The ATTAIN subgroup analysis for Foundayo showed significant weight loss across all stages of menopause, including more than 14% weight reduction in women with peri-menopause or post-menopause in ATTAIN-1. This may prove important because obesity treatment is increasingly moving toward more precise patient segmentation rather than one-size-fits-all prescribing.

Women in peri-menopause and post-menopause represent a clinically important population because weight gain, insulin resistance, metabolic changes and cardiovascular risk can intensify during this life stage. If Foundayo continues to show meaningful weight reduction across menopause subgroups, Eli Lilly and Company could have a stronger basis for clinician education and targeted real-world evidence generation in a population that is often central to cardiometabolic care.

The risk is that subgroup data can be overinterpreted if it is not supported by robust trial design, adequate representation and longer-term outcomes. Clinicians will want to know whether the observed benefits are consistent across age, baseline body mass index, metabolic status, hormone therapy use and comorbid conditions. The commercial opportunity is real, but the scientific bar for population-specific claims remains high.

What the broader Lilly portfolio says about the future of cardiometabolic treatment choice

Eli Lilly and Company’s cardiometabolic strategy is increasingly built around treatment choice. Zepbound addresses chronic weight management and obesity-related obstructive sleep apnea. Mounjaro anchors type 2 diabetes treatment with dual GIP and GLP-1 receptor activity. Foundayo aims to bring a convenient oral GLP-1 option into obesity and diabetes care. Retatrutide is being developed across obesity, type 2 diabetes, sleep apnea, knee osteoarthritis, chronic low back pain, cardiovascular and renal outcomes, and metabolic dysfunction-associated steatotic liver disease.

That breadth gives Eli Lilly and Company a strategic advantage because cardiometabolic disease is not a single-market opportunity. It is a cluster of overlapping chronic conditions where obesity, diabetes, cardiovascular risk, liver disease, sleep apnea and musculoskeletal burden often interact. A broad portfolio allows the company to build multiple entry points into the same patient ecosystem.

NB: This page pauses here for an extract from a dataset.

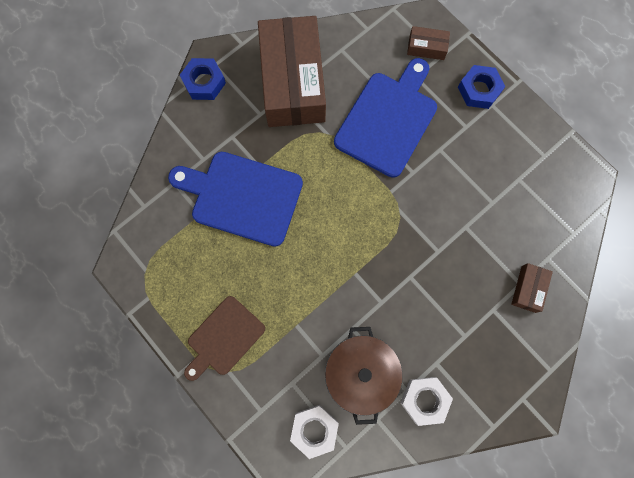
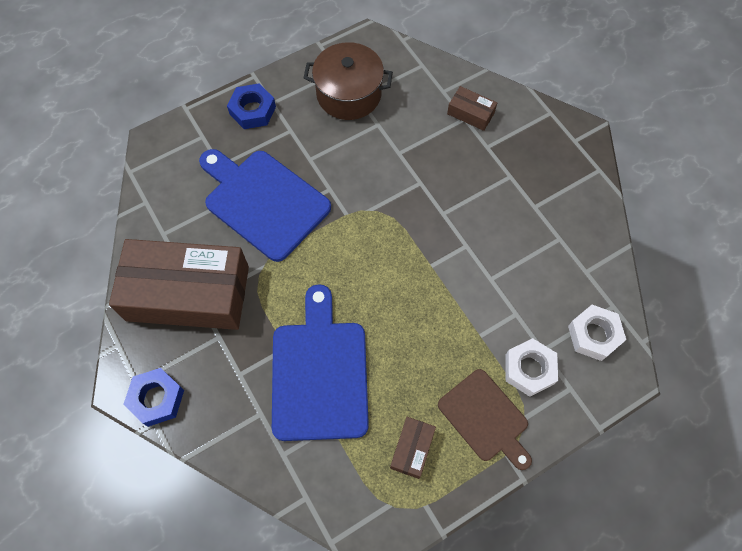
camera: 80 degrees left, 10 degrees down
blue cutting board [168,152,303,247] -> blue cutting board turned 150 degrees clockwise [272,284,369,441]
brown pot [325,327,403,425] -> brown pot moved to [304,42,393,120]
white nut [401,377,453,426] -> white nut moved to [505,338,558,397]
brown box [407,26,450,60] -> brown box moved to [390,417,436,479]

The commercial challenge is that breadth can also create complexity. Physicians will need clear guidance on which medicine fits which patient. Payers will need evidence to justify coverage across different indications. Regulators will scrutinise safety across longer treatment durations and broader patient populations. Manufacturing capacity will remain a major practical factor because demand for high-performing obesity and diabetes medicines continues to stretch supply chains.

Why the real test will be durability, access and payer acceptance rather than efficacy alone

The latest data reinforce Eli Lilly and Company’s position as one of the most important players in cardiometabolic medicine, but the next phase of the market will not be decided by trial efficacy alone. Durability of response, long-term safety, discontinuation rates, cardiovascular outcomes, patient adherence, cost-effectiveness and supply reliability will decide how much of the clinical promise becomes real-world adoption.

Foundayo may appeal to patients and physicians looking for an oral GLP-1 option without restrictive dosing requirements. Retatrutide may push the efficacy frontier higher if its Phase 3 profile continues to hold up across indications. Mounjaro may remain a foundational therapy if its broader outcome and quality-of-life story strengthens. Together, these assets give Eli Lilly and Company a formidable portfolio, but they also create a high-expectation environment where every new dataset will be judged against rising standards.

For clinicians, the most important question will be how these medicines fit into practical treatment pathways. For regulators, the focus will be long-term safety and label clarity. For payers, the question will be whether broader access can be justified by measurable reductions in downstream disease burden. For competitors, the message is blunt: the obesity and diabetes market is becoming less about having one strong GLP-1 drug and more about building a full cardiometabolic platform.